** Begin PASSAGE TO READ **

Taliban warn of ‘bad consequences’ after Pakistan airstrikes in Afghanistan

KABUL: Airstrikes by Pakistan’s military in Afghan territory could have “bad consequences,” Afghanistan’s Taliban government said on Monday after deadly attacks that killed five women and three children.

The airstrikes came two days after militants killed seven soldiers in northwest Pakistan. The neighbors traded blame over responsibility for the attacks that Islamabad alleged were launched from Afghan soil, a claim denied by Afghanistan’s ruling Taliban.

Taliban officials said Pakistan’s aircraft bombed civilian homes in Khost and Paktika provinces, which are located near the border with Pakistan, at around 3 a.m. on Monday.

Pakistan’s Ministry of Foreign Affairs confirmed the airstrikes after a long day of silence, saying that suspected militant targets in “border regions inside Afghanistan” had been targeted in an operation. 

The Taliban’s chief spokesman Zabihullah Mujahid said earlier that five women and three children were killed in Monday’s strikes.

“Such incidents can have very bad consequences which will be out of Pakistan’s control,” Mujahid said in a statement.

“The Islamic Emirate of Afghanistan strongly condemns these attacks and calls this reckless action a violation of Afghanistan’s territory … The people of Pakistan and the new government should stop some army generals from continuing their wrong policies … and spoiling the relationship between the two neighboring Muslim nations.”

** End PASSAGE TO READ **
** Begin GIVEN DATA **

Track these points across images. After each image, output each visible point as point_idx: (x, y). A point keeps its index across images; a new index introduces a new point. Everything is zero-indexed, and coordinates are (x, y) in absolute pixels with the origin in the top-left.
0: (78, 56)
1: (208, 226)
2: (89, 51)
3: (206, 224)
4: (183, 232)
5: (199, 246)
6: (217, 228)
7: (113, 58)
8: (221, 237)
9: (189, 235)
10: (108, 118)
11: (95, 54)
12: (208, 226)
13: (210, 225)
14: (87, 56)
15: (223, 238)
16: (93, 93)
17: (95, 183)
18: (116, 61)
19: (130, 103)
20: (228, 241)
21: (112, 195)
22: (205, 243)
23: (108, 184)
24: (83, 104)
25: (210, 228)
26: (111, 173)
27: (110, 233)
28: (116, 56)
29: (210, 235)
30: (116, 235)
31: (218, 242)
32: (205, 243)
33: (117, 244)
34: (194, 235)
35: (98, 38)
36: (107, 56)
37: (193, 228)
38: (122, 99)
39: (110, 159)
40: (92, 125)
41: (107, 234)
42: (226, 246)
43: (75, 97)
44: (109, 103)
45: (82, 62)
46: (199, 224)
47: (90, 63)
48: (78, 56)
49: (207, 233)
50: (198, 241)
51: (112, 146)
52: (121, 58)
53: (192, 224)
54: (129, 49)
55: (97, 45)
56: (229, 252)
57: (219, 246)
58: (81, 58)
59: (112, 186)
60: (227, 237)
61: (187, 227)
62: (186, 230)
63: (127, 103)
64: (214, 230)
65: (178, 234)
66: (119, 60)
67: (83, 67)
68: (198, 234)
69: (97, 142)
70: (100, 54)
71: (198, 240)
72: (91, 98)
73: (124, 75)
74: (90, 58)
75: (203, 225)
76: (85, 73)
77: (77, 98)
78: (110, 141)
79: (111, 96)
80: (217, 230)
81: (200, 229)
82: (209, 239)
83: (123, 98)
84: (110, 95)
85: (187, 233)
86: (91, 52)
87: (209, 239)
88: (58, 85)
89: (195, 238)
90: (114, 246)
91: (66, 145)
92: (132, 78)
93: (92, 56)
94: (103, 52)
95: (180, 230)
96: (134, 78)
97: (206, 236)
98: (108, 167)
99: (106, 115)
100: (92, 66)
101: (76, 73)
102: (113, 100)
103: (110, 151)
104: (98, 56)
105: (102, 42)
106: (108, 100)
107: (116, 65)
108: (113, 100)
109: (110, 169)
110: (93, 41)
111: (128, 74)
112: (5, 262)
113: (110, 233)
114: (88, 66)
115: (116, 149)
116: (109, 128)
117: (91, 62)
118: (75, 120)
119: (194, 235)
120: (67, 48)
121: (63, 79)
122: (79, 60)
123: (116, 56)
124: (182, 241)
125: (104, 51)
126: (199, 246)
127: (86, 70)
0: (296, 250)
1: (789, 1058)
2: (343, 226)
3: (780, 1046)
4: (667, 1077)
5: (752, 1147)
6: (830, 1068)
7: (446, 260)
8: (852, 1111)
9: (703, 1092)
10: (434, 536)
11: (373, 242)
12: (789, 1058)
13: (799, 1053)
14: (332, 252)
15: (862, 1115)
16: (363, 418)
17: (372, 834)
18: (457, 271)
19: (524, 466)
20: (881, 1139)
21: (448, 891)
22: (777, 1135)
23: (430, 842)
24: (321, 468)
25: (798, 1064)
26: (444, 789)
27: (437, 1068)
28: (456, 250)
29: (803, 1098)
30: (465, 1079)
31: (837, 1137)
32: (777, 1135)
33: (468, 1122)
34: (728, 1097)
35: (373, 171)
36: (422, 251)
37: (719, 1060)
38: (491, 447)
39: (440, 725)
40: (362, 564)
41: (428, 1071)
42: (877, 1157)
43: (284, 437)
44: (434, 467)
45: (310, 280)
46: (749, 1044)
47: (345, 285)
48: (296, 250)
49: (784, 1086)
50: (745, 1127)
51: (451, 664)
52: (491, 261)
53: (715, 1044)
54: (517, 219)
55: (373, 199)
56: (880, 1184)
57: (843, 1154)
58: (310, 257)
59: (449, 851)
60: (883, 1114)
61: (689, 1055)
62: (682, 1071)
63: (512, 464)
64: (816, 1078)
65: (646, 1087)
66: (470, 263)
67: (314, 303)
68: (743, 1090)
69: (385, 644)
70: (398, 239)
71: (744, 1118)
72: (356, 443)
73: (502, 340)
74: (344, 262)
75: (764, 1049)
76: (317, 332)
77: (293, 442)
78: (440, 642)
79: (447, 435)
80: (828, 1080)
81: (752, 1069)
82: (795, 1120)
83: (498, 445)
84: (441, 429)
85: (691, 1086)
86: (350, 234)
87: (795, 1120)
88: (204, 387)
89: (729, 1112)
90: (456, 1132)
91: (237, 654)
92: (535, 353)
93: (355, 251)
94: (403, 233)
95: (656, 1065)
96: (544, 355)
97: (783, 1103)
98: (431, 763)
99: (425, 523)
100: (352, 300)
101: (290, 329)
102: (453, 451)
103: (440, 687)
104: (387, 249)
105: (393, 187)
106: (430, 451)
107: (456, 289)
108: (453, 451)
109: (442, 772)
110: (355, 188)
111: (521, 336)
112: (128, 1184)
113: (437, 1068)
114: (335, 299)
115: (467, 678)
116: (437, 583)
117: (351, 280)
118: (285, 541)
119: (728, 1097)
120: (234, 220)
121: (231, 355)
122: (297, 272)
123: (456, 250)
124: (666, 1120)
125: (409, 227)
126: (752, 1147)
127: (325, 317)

** End GIVEN DATA **

> [LIST OF TASKS]:
1. In the news report on the airstrikes, which two provinces do Taliban officials say Pakistan's aircraft bombed?
2. Transcribe the portion of the news report on the airstrikes starting with "KABUL: Airstrikes by" and going on through "and three children.".

> [ANSWERS GIVEN]:
1. Khost and Paktika provinces.

2.
KABUL: Airstrikes by Pakistan’s military in Afghan territory could have “bad consequences,” Afghanistan’s Taliban government said on Monday after deadly attacks that killed five women and three children.